Why Juvenile Arthritis Makes Me Want to Be Part of Ariel's World
The water is the only place I don’t feel broken. In fact, I’m the opposite of Ariel from the Little Mermaid — she wanted to be part of our world, but it’s in her world I feel more at home. As I dive into the water and begin to swim, the pain dissipates and my worries leave me.
It’s because of the water that the disease that compromises my immune system and ravages my joints was kept at bay during my childhood — likely for several years. Sure, I noticed changes as my fingers no longer straightened and when I struggled to get out of bed because my knees, hips, and feet were at once brittle, achy, and swollen. Despite those subtle physical signs, my mind told me there was no need to alert my parents. Just growing pains! Until it became clear they weren’t. It was one morning that my mom found my clutching the bannister in our old Victorian house as I slid down the stairs. I told her I couldn’t put any weight on my feet.
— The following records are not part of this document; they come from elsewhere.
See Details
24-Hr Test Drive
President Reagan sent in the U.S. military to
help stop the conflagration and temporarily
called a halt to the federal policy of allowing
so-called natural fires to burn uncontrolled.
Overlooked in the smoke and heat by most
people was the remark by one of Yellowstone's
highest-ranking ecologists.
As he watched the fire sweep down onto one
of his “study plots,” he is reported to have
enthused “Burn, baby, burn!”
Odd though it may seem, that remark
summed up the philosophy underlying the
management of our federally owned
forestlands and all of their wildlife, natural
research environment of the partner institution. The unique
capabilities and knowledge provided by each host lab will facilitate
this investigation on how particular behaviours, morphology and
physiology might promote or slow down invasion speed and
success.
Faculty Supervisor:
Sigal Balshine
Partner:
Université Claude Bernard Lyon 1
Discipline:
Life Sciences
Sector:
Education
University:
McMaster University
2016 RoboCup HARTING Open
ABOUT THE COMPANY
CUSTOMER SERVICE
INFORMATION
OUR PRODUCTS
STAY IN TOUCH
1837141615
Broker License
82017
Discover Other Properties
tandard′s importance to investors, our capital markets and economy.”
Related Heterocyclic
After a year of seeing various pediatricians, orthopedic surgeons, and specialists, I was diagnosed at 16 with juvenile arthritis. I’ve now had this disease — and the others I’ve since added under “overlap syndrome” with lupus and scleroderma — for more than half my life. By this point, I’m now used to the injections, the IVs, the blood tests, the daily regimen of pills, the fatigue, and the signs that something’s not right in my body and that I’m flaring.
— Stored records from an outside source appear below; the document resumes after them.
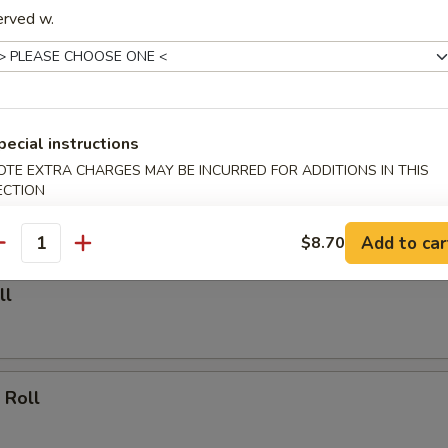
erved w.
able Dumpling (6)
.00
pecial instructions
Dumpling (6)
OTE EXTRA CHARGES MAY BE INCURRED FOR ADDITIONS IN THIS
ECTION
.25
Add to car
$8.70
antity
ll
 Roll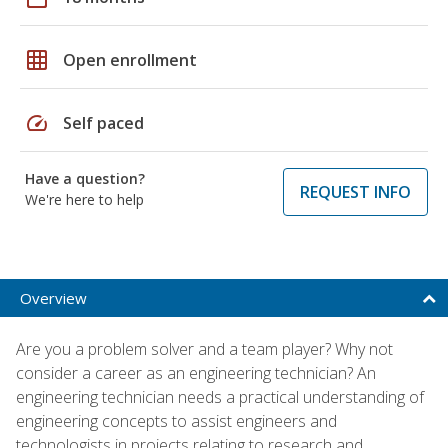
grid_on
Open enrollment
speed
Self paced
Have a question?
REQUEST INFO
We're here to help
Overview
Are you a problem solver and a team player? Why not
consider a career as an engineering technician? An
engineering technician needs a practical understanding of
engineering concepts to assist engineers and
technologists in projects relating to research and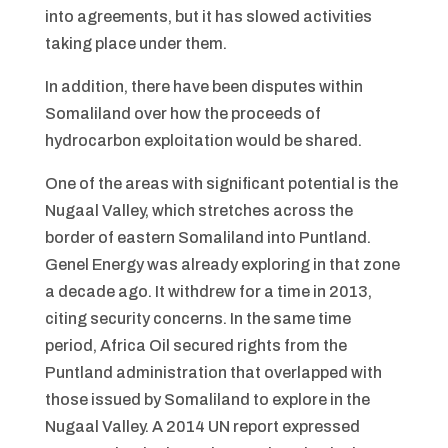
into agreements, but it has slowed activities
taking place under them.
In addition, there have been disputes within
Somaliland over how the proceeds of
hydrocarbon exploitation would be shared.
One of the areas with significant potential is the
Nugaal Valley, which stretches across the
border of eastern Somaliland into Puntland.
Genel Energy was already exploring in that zone
a decade ago. It withdrew for a time in 2013,
citing security concerns. In the same time
period, Africa Oil secured rights from the
Puntland administration that overlapped with
those issued by Somaliland to explore in the
Nugaal Valley. A 2014 UN report expressed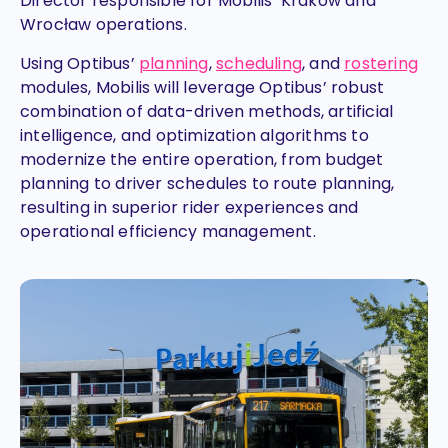
Director responsible for Mobilis’ Krakow and
Wrocław operations.
Using Optibus’
planning
,
scheduling
, and
rostering
modules, Mobilis will leverage Optibus’ robust
combination of data-driven methods, artificial
intelligence, and optimization algorithms to
modernize the entire operation, from budget
planning to driver schedules to route planning,
resulting in superior rider experiences and
operational efficiency management.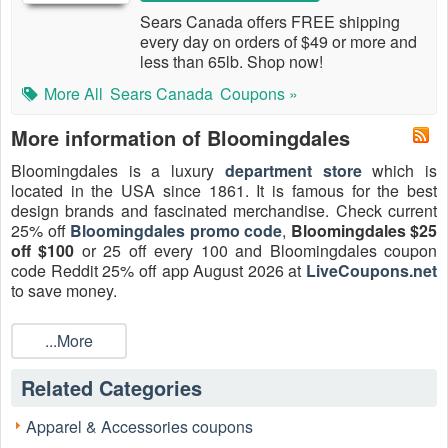
Sears Canada offers FREE shipping
every day on orders of $49 or more and
less than 65lb. Shop now!
More All
Sears Canada
Coupons »
More information of Bloomingdales
Bloomingdales is a luxury
department store
which is
located in the USA since 1861. It is famous for the best
design brands and fascinated merchandise. Check current
25% off
Bloomingdales promo code
,
Bloomingdales $25
off $100
or 25 off every 100 and Bloomingdales coupon
code Reddit 25% off app August 2026 at
LiveCoupons.net
to save money.
...More
Related Categories
Apparel & Accessories coupons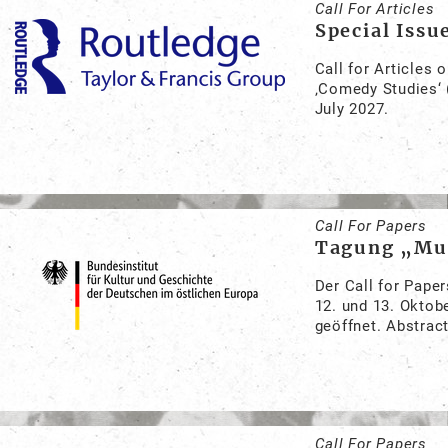
Call For Articles
Special Issu
Call for Articles 
‚Comedy Studies‘ 
July 2027.
Call For Papers
Tagung „Mus
Der Call for Pape
12. und 13. Oktob
geöffnet. Abstract
Call For Papers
And yet, up until my diagnosis, I had an idyllic childhood, largely free from chronic pain — summers spent riding bikes with friends, going to the beach, hiking in the woods with my siblings, and yes, lots of swimming. And yet for so many kids the pain is all they know. July was juvenile arthritis awareness month, and my thoughts are on all the kids who don’t get to play soccer and taken dance lessons — all the 300,000 kids in the US with juvenile arthritis who miss out on being a kid. That’s because I hope like me, they can find a place where they’re carefree and can feel like a kid, which is what happens every time I plunge into the depths and feel the water hug my body — a safe, watery cocoon enveloping my stiff, tired body.
This disease has robbed me of so much and continues to take away from me. On land, I feel the effects more acutely — I go to bed in pain and wake up that way. I’ll eventually fail the drugs I’m on as I have before; it’s only a matter of time until it happens again. I know knee replacements and hip replacements are likely in my future. I’ve had to accept my limitations, while still challenging myself. It’s hard to watch my friends do all sorts of wonderful things and come to grips with my reality. Will I compete in an Ironman triathlon? Probably not. Can I set achievable physical goals for myself? Yes.
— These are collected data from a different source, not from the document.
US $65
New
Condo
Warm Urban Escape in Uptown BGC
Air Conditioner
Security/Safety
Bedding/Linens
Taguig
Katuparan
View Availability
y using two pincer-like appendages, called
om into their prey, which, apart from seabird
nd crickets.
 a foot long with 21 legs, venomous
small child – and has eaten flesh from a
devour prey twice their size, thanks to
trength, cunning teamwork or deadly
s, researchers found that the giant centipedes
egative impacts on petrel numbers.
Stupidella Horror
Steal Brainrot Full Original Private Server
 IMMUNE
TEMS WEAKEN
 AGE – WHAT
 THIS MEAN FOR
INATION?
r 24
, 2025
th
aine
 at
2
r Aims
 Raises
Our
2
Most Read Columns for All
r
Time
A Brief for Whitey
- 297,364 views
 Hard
Amidst the physical realities, I stave off the anxiety and depression that is a constant companion of battle an autoimmune disease. That’s why I’m glad to have the water to escape to, and my hope and prayer is that every one struggling with chronic illness — especially every kid — has a similar outlet. If not, I encourage you to find that place where you forget about the pain and struggles of your daily life.
For me, it’ll always be the swimming pool, the lake, or the ocean; wherever I find water, there is my sanctuary. So when the pain of my joints and the mental strain of this chronic life becomes too much, when it’s too hard to be on land, I’ll always take the plunge and dive into the weightless expanse of water.